Answer these questions from the text on lint:
(a) Which clothing materials does it name as containing many very short fibers bundled together?
(b) What makes detached fibers keep sticking to one another and to other surfaces?
(c) What does the term "linting" refer to?

Extract ->
:::

Accumulation of clothing hair, etc.

Lint is the common name for visible accumulations of textile fibers, hair and other materials, usually found on and around clothing. Certain materials used in the manufacture of clothing, such as cotton, linen, and wool, contain numerous, very short fibers bundled together. During the course of normal wear, these fibers may either detach or be jostled out of the weave of which they are part. This is the reason why heavily used articles, such as shirts and towels, become thin over time and why such particles accumulate in the lint screen of a clothes dryer.
Because of their high surface area to weight ratio, static cling causes fibers that have detached from an article of clothing to continue to stick to one another and to that article or other surfaces with which they come in contact. Other small fibers or particles also accumulate with these clothing fibers, including human and animal hair and skin cells, plant fibers, and pollen, dust, and microorganisms.

== Etymology ==
The etymology of the modern word "lint" is related to "linting", the term used for the cultivation of the shorter fibers from the cotton plant (Gossypium), also referred to as "lint", from which lower-quality cotton products are manufactured. Lint is composed of threads of all colors, which blend hues and may appear to be a uniform grey.

:::

Source data ->
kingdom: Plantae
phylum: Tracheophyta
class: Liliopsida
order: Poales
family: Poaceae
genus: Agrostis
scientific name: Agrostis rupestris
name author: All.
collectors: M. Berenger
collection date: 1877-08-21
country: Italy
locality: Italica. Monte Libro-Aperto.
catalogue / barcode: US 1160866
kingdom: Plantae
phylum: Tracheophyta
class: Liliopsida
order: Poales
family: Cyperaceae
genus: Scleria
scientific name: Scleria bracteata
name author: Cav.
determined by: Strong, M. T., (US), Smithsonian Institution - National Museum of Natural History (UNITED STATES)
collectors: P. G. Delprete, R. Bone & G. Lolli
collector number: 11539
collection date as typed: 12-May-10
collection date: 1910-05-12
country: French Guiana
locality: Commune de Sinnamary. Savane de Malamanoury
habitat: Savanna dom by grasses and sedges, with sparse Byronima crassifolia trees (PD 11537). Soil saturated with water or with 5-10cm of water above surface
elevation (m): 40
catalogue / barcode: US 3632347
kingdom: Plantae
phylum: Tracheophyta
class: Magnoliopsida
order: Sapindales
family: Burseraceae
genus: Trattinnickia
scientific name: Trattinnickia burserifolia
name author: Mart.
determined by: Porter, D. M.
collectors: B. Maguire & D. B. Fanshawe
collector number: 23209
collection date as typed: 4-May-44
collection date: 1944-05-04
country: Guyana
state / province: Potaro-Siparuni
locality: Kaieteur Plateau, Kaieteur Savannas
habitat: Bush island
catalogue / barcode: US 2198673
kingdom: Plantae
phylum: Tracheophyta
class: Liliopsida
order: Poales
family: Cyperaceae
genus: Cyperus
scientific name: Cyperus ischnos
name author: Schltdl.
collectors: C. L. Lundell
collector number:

:::

Your response ->
(a) Cotton, linen, and wool.
(b) Static cling, because of the fibers' high surface area to weight ratio.
(c) The cultivation of the shorter fibers from the cotton plant (Gossypium).